Ведь в этот алый час заката из цирка вылетает «Интернационал» и мощью сотен голосов гордо несется над городом к вечернему солнцу, и сейчас вернется Робейко, что занял комнату в доме Рафаила Антоновича. Не любит Рафаил Антонович встречаться с Робейко и боится его.
А Робейко порой тоже порывался запеть, но кашель мешал, и он молча смотрел, как поют товарищи. Яркие коричнево-красные пятна горели на его щеках, и его худое лицо с небольшими серыми глазами, такого же цвета волосами и со складкой мужественной уверенности у рта тоже пело. В такт песне он ударял ногой и неслышно шептал грозные слова гимна.
А после собрания, выйдя почти последним из цирка на воздух, увидел он небо и молчаливо и грустно гаснущие облака на закате, четкие крыши и трубы и большие купы деревьев и хотел с наслаждением глубоко вздохнуть, потому что с весенних полей дул мощный, спокойный ветер и нес с собой запах талого снега, пробивающейся травы, проснувшейся земли и еще чего-то, что хочется вдыхать во всю ширь своих легких. Но кашель опять стал терзать его горло. В глазах потемнело, пропала куда-то радость ранней весны, и он почувствовал только, как ветер насмешливо и ласково поцеловал его горячее, вспотевшее лицо.
Потом припадок кашля кончился. Замотав шарф на шее, Робейко направился на собрание укома и видел, как над замирающим закатом зажглась вечерняя звезда, и мысль о близкой смерти вдруг пришла ему в голову. А хотелось работать, радоваться солнцу и жизни.
Он усмехнулся этим неожиданным мыслям о жизни и смерти, о природе и весне, и они сменились быстрым потоком цифр, доказательств, возражений. Робейко шел быстро, ломая хрустальные льдинки на лужах.
ГЛАВА ВТОРАЯ
Под спокойным светом электрической лампы в кабинете, уставленном мебелью дубовой, началось заседание укома. Робейко сделал краткий доклад о плане заготовки дров. Но его слушали плохо, переговаривались, пересмеивались.
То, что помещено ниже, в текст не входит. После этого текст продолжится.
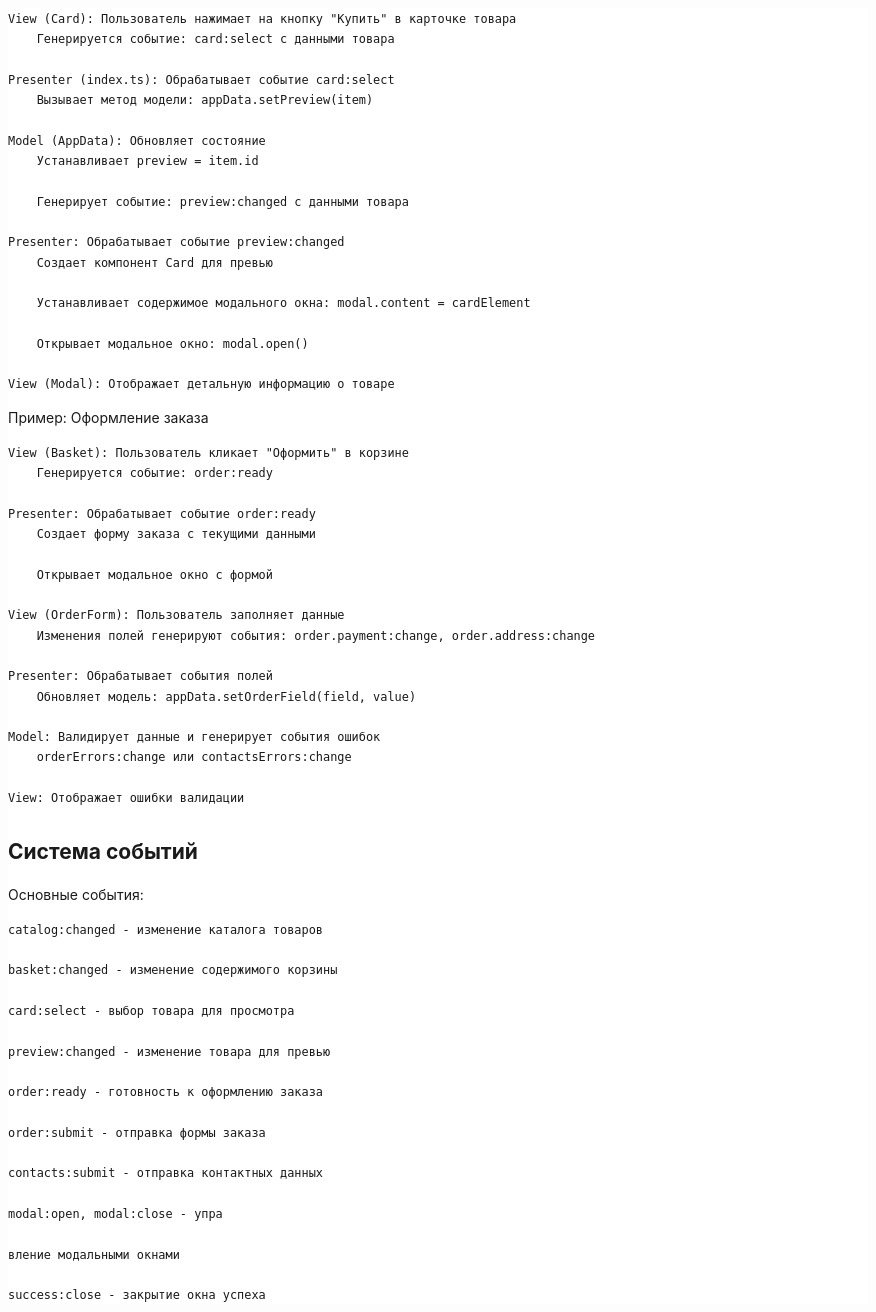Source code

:     View (Card): Пользователь нажимает на кнопку "Купить" в карточке товара
        Генерируется событие: card:select с данными товара

    Presenter (index.ts): Обрабатывает событие card:select
        Вызывает метод модели: appData.setPreview(item)

    Model (AppData): Обновляет состояние
        Устанавливает preview = item.id

        Генерирует событие: preview:changed с данными товара

    Presenter: Обрабатывает событие preview:changed
        Создает компонент Card для превью

        Устанавливает содержимое модального окна: modal.content = cardElement

        Открывает модальное окно: modal.open()

    View (Modal): Отображает детальную информацию о товаре

Пример: Оформление заказа

    View (Basket): Пользователь кликает "Оформить" в корзине
        Генерируется событие: order:ready

    Presenter: Обрабатывает событие order:ready
        Создает форму заказа с текущими данными

        Открывает модальное окно с формой

    View (OrderForm): Пользователь заполняет данные
        Изменения полей генерируют события: order.payment:change, order.address:change

    Presenter: Обрабатывает события полей
        Обновляет модель: appData.setOrderField(field, value)

    Model: Валидирует данные и генерирует события ошибок
        orderErrors:change или contactsErrors:change

    View: Отображает ошибки валидации

## Система событий
Основные события:

    catalog:changed - изменение каталога товаров

    basket:changed - изменение содержимого корзины

    card:select - выбор товара для просмотра

    preview:changed - изменение товара для превью

    order:ready - готовность к оформлению заказа

    order:submit - отправка формы заказа

    contacts:submit - отправка контактных данных

    modal:open, modal:close - упра

    вление модальными окнами

    success:close - закрытие окна успеха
После целого дня утомительной, нервной работы приятно было увидеть лица товарищей. И казалось порою Робейко, что слова его гаснут, как искры, упавшие в воду. Никто не поддержал его предложений, а Зиман потом доказывал долго, что несостоятелен весь проект, что распутица помешает подвезти дрова к железной дороге, что не хватит пил, топоров и подвод…
Потом возражал Караулов, военком бригады, старый казак, партизан. Смугло-желтое лицо его, окаймленное жиденькой бородкой, было скучно и пренебрежительно. Клубы дыма пускал он из трубки и бормотал глухим голосом:
— Робейко собирается заготовлять дрова в монастырском лесу силой батальона войск ВЧК. А я батальон за двенадцать верст от города увести не позволю. За охрану города я отвечаю, а разве тебе не известно, Робейко, что беляки после разгрома разбежались по всему краю, на кулацких хуторах и атаманских заимках пережидали зиму? А теперь весна, самое беспокойное время. Без красноармейцев монастырского леса не вырубить. На мобилизованных буржуях да советских служащих далеко не уедете.
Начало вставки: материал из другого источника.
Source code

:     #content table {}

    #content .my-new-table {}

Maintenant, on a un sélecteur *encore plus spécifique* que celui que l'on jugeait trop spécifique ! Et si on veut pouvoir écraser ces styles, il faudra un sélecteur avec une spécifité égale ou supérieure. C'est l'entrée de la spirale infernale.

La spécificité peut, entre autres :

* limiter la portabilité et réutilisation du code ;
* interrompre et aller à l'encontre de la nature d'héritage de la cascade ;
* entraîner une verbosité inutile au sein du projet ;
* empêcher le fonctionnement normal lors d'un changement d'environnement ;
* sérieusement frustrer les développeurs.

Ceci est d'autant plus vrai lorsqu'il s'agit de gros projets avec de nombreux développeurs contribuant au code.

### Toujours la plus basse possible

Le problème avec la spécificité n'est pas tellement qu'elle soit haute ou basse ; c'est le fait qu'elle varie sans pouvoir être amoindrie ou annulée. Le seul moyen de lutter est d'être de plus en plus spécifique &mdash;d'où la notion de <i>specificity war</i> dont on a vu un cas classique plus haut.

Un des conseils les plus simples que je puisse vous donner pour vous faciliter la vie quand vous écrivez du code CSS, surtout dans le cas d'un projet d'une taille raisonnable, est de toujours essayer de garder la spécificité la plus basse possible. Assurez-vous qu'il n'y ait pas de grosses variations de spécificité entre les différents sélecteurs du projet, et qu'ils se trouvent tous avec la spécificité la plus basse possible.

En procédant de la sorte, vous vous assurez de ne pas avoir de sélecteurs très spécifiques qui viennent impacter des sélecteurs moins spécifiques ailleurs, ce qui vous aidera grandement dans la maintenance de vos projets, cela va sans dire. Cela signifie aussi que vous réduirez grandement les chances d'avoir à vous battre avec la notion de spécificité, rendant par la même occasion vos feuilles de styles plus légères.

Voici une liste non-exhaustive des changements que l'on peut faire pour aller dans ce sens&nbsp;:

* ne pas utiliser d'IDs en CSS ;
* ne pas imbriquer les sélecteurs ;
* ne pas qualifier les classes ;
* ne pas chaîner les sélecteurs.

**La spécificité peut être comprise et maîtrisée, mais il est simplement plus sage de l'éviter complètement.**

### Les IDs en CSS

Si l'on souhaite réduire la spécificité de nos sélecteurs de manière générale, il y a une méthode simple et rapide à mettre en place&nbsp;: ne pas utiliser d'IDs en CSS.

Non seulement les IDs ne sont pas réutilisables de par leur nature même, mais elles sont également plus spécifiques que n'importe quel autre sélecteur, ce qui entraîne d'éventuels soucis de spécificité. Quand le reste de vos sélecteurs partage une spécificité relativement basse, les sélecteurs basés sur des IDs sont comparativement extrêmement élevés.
И Робейко цифрами из записной книжки отвечал Зиману и, повернувшись к Караулову, хрипел о том, что нет исхода иного, что раз революция требует… Стало быть, рисковать нужно.
— Рискнешь — возьмут белобандиты город, перебьют коммунистов, на несколько месяцев отрежут край от центра, — раздельно, негромко, но слышно для всех говорил Караулов, а потом, повышая голос, кричал сердито: — Да что ты, Робейко, блажишь? Ведь то, о чем я говорю, — это не шутки. Спроси вон у Климина, он, как предчека, обо всем этом знает.
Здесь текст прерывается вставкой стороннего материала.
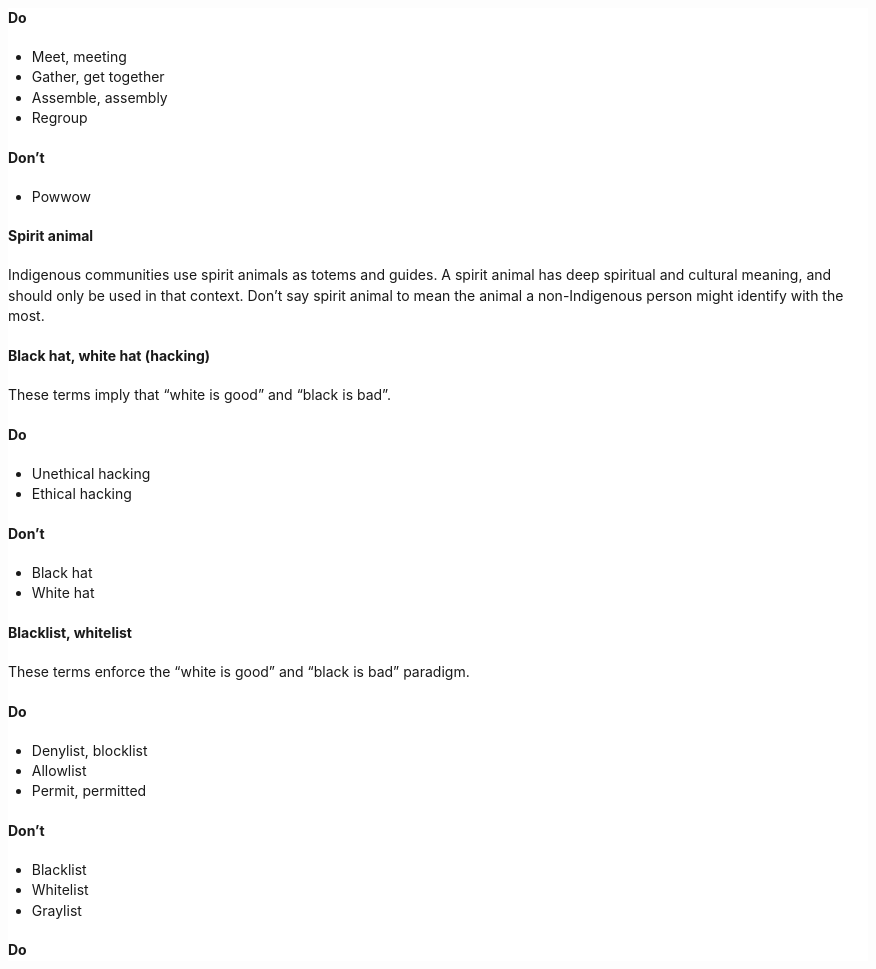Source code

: #### Do

- Meet, meeting
- Gather, get together
- Assemble, assembly
- Regroup

#### Don’t

- Powwow



#### Spirit animal

Indigenous communities use spirit animals as totems and guides. A spirit animal has deep spiritual and cultural meaning, and should only be used in that context. Don’t say spirit animal to mean the animal a non-Indigenous person might identify with the most.

#### Black hat, white hat (hacking)

These terms imply that “white is good” and “black is bad”.



#### Do

- Unethical hacking
- Ethical hacking

#### Don’t

- Black hat
- White hat



#### Blacklist, whitelist

These terms enforce the “white is good” and “black is bad” paradigm.



#### Do

- Denylist, blocklist
- Allowlist
- Permit, permitted

#### Don’t

- Blacklist
- Whitelist
- Graylist





#### Do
А Климин молчал, мечтал о чем-то; глаза его были веселы и нежны. Услышав свою фамилию, вздрогнул, и мечты его рассеялись. С бессознательным раздражением слушал он Робейко, который снова взял слово. И Климин вполне соглашался со спокойными возражениями Зимана, с грозными предостережениями Караулова, и все, о чем говорил Робейко, казалось плодом его болезненного возбуждения.